Work to be completed: Please edit the data from its first line through the line containing "genus: Trigoniophthalmus", both included, so that "scientific name" becomes "binomial name" and nothing else changes. Return only those lines.

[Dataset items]
┄┄┄┄┄┄
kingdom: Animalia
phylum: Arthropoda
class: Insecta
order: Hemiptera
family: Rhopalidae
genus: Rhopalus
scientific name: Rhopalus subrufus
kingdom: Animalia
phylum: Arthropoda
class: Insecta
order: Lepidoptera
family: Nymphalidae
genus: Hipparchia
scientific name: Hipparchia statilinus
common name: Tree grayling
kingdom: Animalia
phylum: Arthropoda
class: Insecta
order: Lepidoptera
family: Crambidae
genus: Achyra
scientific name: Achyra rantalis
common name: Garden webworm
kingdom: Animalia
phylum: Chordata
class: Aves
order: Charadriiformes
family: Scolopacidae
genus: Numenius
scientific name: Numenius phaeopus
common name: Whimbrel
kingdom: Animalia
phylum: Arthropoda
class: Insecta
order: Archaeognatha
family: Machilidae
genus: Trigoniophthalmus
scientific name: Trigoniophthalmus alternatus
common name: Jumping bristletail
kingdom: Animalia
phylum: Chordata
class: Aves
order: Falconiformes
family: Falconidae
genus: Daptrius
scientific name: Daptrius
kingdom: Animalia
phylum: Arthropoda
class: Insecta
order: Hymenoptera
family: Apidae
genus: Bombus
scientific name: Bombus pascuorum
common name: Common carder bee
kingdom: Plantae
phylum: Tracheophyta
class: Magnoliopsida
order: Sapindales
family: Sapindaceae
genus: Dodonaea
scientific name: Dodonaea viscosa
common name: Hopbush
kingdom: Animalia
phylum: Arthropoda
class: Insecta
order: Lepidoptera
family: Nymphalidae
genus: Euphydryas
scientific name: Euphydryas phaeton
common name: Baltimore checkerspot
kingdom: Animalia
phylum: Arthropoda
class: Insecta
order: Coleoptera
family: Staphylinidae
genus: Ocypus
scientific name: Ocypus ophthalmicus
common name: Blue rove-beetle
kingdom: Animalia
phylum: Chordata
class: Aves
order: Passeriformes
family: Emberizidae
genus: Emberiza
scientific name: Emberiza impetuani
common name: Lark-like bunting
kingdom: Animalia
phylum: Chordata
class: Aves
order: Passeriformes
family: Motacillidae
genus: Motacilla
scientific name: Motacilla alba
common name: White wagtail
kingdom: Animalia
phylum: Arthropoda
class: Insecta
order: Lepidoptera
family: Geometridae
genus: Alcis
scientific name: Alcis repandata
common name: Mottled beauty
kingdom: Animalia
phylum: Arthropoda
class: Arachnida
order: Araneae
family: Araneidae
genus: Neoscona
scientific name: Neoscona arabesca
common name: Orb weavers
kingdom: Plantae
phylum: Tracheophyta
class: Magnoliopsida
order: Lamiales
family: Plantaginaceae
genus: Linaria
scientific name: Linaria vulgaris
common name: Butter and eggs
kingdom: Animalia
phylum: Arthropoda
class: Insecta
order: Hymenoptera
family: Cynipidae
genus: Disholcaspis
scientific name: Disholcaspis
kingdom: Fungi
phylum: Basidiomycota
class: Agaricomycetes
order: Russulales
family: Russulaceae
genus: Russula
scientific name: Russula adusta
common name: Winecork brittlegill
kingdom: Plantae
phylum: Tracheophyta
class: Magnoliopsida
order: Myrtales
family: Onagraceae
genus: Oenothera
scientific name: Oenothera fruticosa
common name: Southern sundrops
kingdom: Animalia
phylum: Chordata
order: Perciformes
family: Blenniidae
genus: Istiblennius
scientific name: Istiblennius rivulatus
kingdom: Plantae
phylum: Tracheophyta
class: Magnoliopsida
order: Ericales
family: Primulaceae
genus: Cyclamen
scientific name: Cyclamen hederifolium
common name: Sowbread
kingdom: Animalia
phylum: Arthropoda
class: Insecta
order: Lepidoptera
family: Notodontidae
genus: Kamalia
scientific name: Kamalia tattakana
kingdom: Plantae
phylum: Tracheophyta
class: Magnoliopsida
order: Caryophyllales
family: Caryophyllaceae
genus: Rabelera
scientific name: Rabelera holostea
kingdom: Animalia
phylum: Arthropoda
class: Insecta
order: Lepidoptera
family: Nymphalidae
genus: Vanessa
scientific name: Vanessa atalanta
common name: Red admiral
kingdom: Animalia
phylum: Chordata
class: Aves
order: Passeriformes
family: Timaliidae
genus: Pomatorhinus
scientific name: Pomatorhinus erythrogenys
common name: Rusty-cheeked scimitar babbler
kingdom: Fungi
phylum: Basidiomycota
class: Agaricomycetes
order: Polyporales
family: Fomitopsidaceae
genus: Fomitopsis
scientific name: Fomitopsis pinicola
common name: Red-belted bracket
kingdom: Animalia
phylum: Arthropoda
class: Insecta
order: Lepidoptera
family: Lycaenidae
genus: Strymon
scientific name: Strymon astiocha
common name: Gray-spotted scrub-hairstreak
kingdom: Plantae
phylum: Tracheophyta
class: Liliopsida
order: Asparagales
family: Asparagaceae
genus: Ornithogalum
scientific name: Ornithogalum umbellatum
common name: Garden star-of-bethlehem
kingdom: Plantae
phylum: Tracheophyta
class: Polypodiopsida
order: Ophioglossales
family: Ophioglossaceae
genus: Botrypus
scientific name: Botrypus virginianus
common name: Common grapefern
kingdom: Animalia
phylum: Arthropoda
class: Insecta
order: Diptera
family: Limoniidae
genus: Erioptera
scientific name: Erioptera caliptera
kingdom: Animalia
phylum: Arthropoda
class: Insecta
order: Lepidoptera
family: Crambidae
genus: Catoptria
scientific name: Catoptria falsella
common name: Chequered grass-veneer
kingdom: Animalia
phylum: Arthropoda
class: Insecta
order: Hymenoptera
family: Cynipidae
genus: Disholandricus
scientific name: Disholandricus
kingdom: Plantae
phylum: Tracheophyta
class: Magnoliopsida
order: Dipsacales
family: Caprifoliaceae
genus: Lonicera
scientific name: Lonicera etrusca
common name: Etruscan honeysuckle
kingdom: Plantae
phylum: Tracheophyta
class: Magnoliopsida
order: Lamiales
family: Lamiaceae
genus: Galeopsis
┄┄┄┄┄┄
Right answer:
kingdom: Animalia
phylum: Arthropoda
class: Insecta
order: Hemiptera
family: Rhopalidae
genus: Rhopalus
binomial name: Rhopalus subrufus
kingdom: Animalia
phylum: Arthropoda
class: Insecta
order: Lepidoptera
family: Nymphalidae
genus: Hipparchia
binomial name: Hipparchia statilinus
common name: Tree grayling
kingdom: Animalia
phylum: Arthropoda
class: Insecta
order: Lepidoptera
family: Crambidae
genus: Achyra
binomial name: Achyra rantalis
common name: Garden webworm
kingdom: Animalia
phylum: Chordata
class: Aves
order: Charadriiformes
family: Scolopacidae
genus: Numenius
binomial name: Numenius phaeopus
common name: Whimbrel
kingdom: Animalia
phylum: Arthropoda
class: Insecta
order: Archaeognatha
family: Machilidae
genus: Trigoniophthalmus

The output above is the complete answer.